The spread of Taylorization laid the groundwork for viewing midlife as the gateway to decline. It convert
ed age into a proxy for efficiency. The notion of “saving time,” as if minutes were pennies in a bank, infiltrated everyday consciousness. An industrial worker was valued solely in terms of his output: how many loads of coal he could shovel in a minute, how many bricks he could lay in an hour. Neither seniority nor experience, judgment nor instinct mattered. Men who had seen their fathers till the land for as long as they could stand upright were themselves superfluous at 45 because they were not as quick or adaptable on the factory’s rumbling floors. Middle-aged and older workers had more trouble keeping up with the physical demands dictated by Taylorism, even when it meant earning more money. If they couldn’t produce, they were fired. If they gummed up the works, they were heavily fined. Scientific management stripped age of its other attributes and reduced it to a set of physical capabilities. Before the 1920s, among white-collar workers and women, midlife remained a period when talents and influence were recognized as reaching full flower. But among those who toiled in the guts of America’s industrial machine, where profit margins were calculated to the last cent, being middle-aged became a distinct disadvantage. In the factory, the biological clock was forced to synchronize with the time clock.

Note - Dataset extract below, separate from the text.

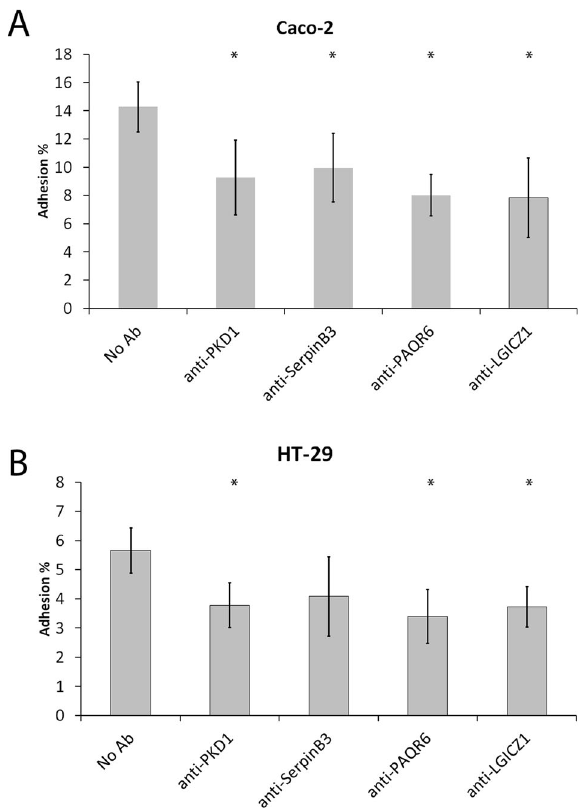
Fig. 5 Results of the adhesion blocking assay. Adhesion of B. bi fi dum to Caco-2 ( A ) and HT-29 ( B ) cell lines and the effect of antibody-blocking of the four speci fi c receptors on adhesion level. The results of 5 technical replicates (parallel wells) from the representative experiments are expressed as means ± standard deviations. Signi fi cant reductions ( P < 0.05) in the adhesion in the inhibition assays as compared to the basic adhesion assay are indicated with asterisks. A pairwise Student ’ s t-test was used to determine the signi fi cant difference ( P <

Taylor’s scientific management favored the young, but ironically, so did the backlash his clockwork efficiency provoked. Although industrialization brought many Americans great wealth, an assortment of radicals and traditionalists rejected the notion of technological salvation and feared industrialization was creating an insensate, alienating society, one that valued productivity above humanity. Hope came in the form of the next generation, unsullied and uncorrupted. G. Stanley Hall claimed youth symbolized purity and regenerative power; it was an “oracle” that “will never fail.” In 1911, the same year Taylor published Principles, the 25-year-old Randolph Bourne, a musician, intellectual, and vehement antiwar activist, started writing the essays that would constitute Youth and Life, an early countercultural manifesto. Bourne, his face scarred from a botched delivery and his back hunched by childhood spinal tuberculosis, became a spokesman for his generation, whom he urged to rebel against Victorian convention. Bourne maintained that one’s ideals were set by the age of 20. “It is a tarnished, travestied youth that is in the saddle in the person of middle age,” he wrote. “Middle age has the prestige and the power,” he added, “but too seldom the will to use it for the furtherance of its ideals.” For different reasons, both supporters and critics of the newly mechanized age honored youth and devalued middle age.